Massive tax cuts – and accompanying massive spending cuts – are clearly necessary, but insufficient. Idiocy – like paid family leave and mandatory health insurance – will do nothing but drive further nails into the coffin of NJ’s reputation. Government must stop trying to "help"; all it does is harm the folks it purports to assist.
So. How to do it? Where to cut? What reforms to embrace?

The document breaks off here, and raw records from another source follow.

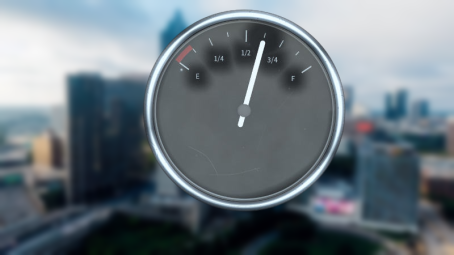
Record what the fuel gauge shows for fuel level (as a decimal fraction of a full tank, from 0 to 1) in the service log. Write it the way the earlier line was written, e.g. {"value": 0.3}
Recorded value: {"value": 0.625}
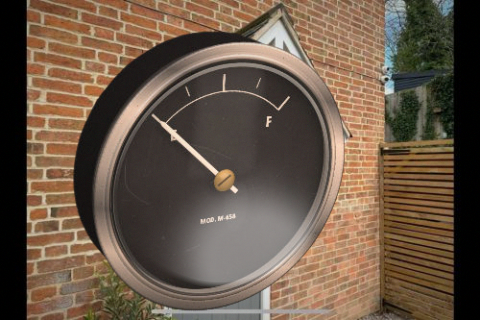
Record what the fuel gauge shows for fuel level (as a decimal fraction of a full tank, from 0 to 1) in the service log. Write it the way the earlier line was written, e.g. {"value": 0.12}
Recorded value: {"value": 0}
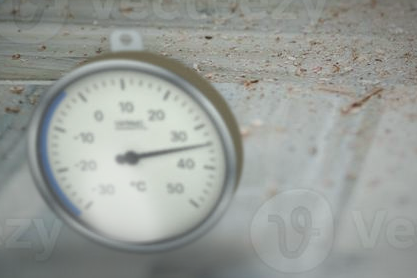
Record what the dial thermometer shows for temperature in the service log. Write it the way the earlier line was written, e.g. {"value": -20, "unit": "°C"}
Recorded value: {"value": 34, "unit": "°C"}
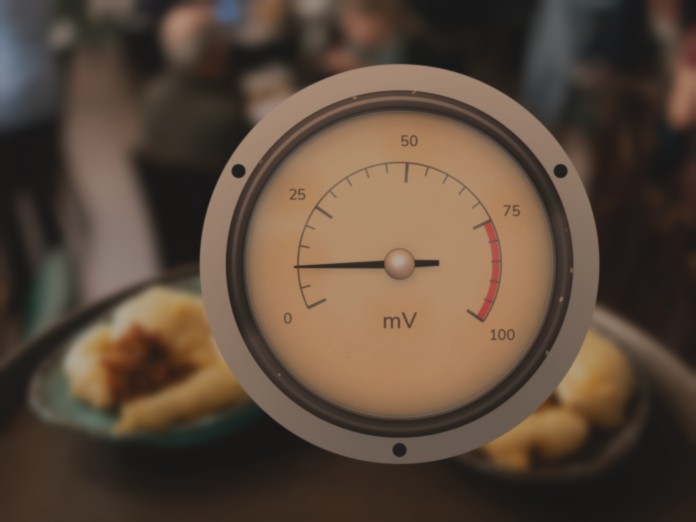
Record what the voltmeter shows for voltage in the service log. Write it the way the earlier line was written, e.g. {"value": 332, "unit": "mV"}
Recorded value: {"value": 10, "unit": "mV"}
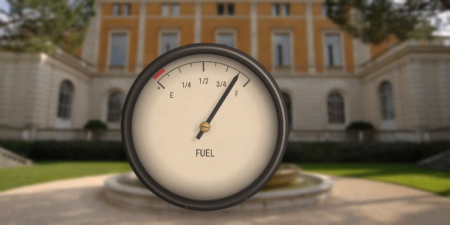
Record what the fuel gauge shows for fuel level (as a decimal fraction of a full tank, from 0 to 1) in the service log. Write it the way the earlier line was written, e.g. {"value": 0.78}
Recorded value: {"value": 0.875}
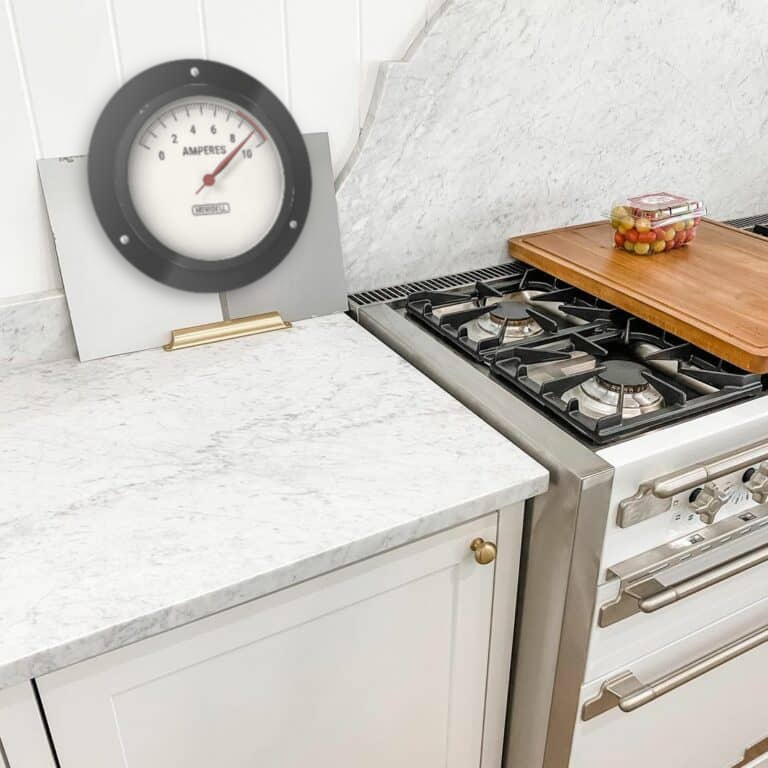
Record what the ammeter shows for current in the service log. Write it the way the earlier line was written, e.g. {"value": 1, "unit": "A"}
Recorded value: {"value": 9, "unit": "A"}
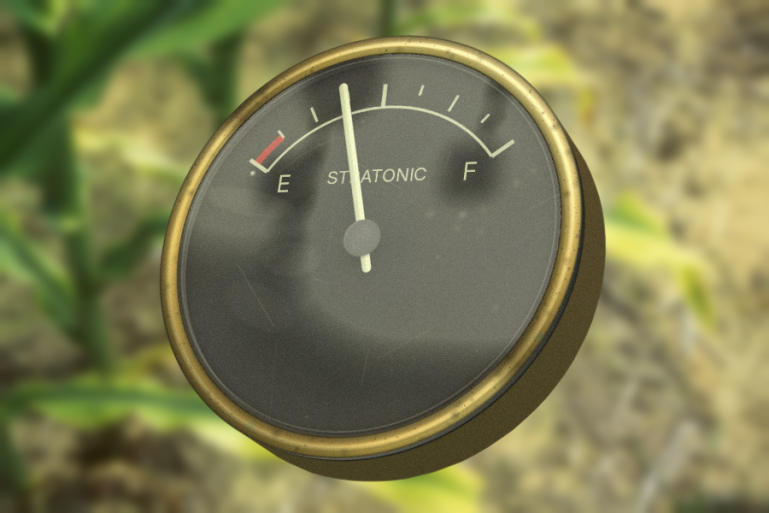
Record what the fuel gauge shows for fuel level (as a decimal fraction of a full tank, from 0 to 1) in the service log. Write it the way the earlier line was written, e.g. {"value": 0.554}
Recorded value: {"value": 0.375}
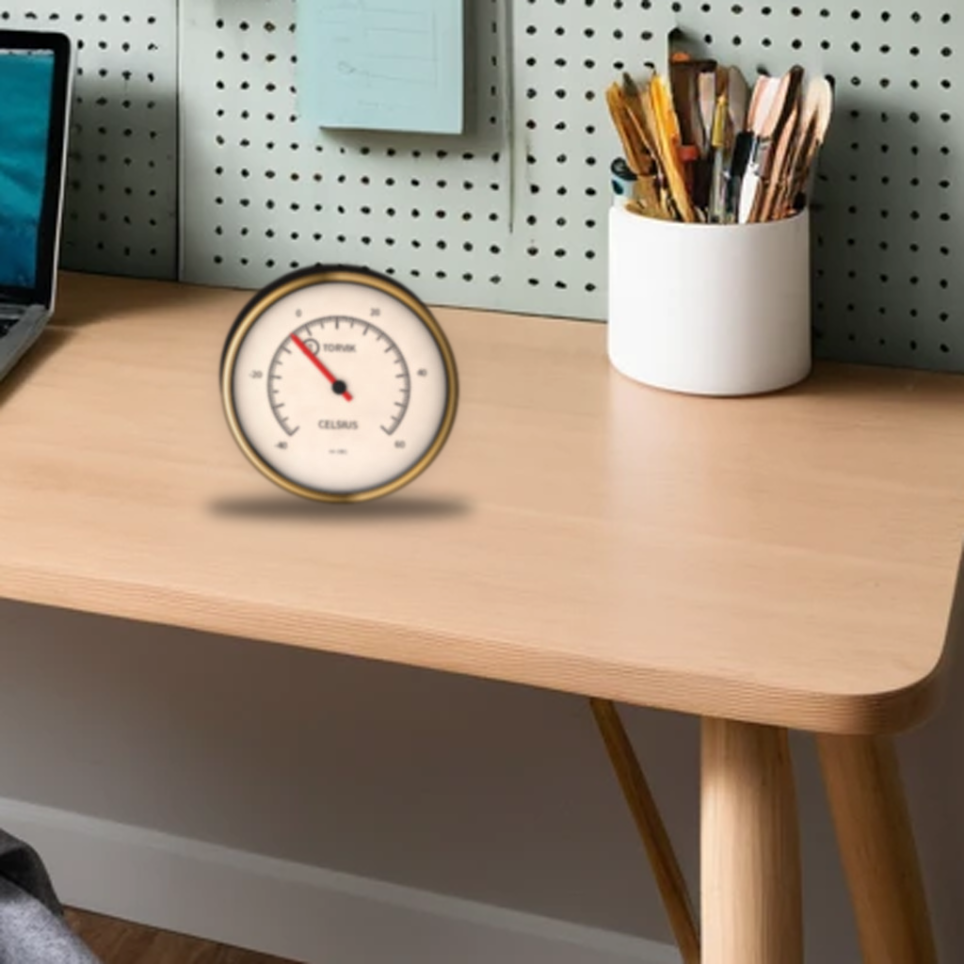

Obviously, when faced with a spending problem, one cuts spending. The biggest money pits are no secret. Consider a few modest proposals:
First, instead of cutting back aid to small towns, zero it out altogether. NO municipal aid whatsoever. Just as the people of Randolph should decide for themselves how many cops they need – and can afford – so the people of Newark should decide whether their Mayor is worth more than $200K per annum. Each municipality gets the government it wants – and can afford – nothing more, and the local pols answer to the local electorate for their priorities.
Second, instead of shuttering state parks, eliminate COAH. If the Supremes get uppity again, pass a constitutional amendment evicting them from making housing policy.
Third, reform education aid, so that every child receives an equal share of state funding. If the people of Newark want to pay teachers half-again the state average, that’s their call, but not on someone else’s dime. If Newark public schools can’t deliver a quality education on what folks in Boonton spend, private schools can, and vouchers should be expressly permitted. Again, if the Court decides to intervene, it should be politely invited to leave the arena.
Fourth, abolish all public employee pensions for new hires; everyone gets a 401(k). Abolish all health insurance after retirement. Not much present savings, but it defuses a long-term fiscal time bomb. At the same time, proscribe public employee involvement in, and contributions to, partisan politics.
Fifth, stringently enforce the requirements that people show ID to work here. As illegals cannot find work, they’ll leave, thereby saving the taxpayers billions per year.
Sixth, either abolish elected Boards of Education altogether or move their elections to November, when people actually show up at the polls.
Seventh, zero-out NJN’s taxpayer subsidy and sell of its property; the license, too, if we can. Why do we need taxpayer financed TV?
Eighth, abolish cost-generating frills – like prevailing wage laws – which cost taxpayers hundreds of millions extra on necessary infrastructure projects.
These suggestions are just of the tip of a huge governmental iceberg. The point being the state government should do a few things and do them as inexpensively as possible, while removing the incentive – and the ability – on the part of anyone to vote themselves other people’s money.
Making NJ economically competitive again requires no governmental study, no governmental programs, no governmental subsidies, no governmental commissions. It simply requires government to do less, be less expensive, and impose fewer mandates. That is, it requires a wholesale repudiation of leftist philosophy.
Which, of course, is why the prospects look bleak.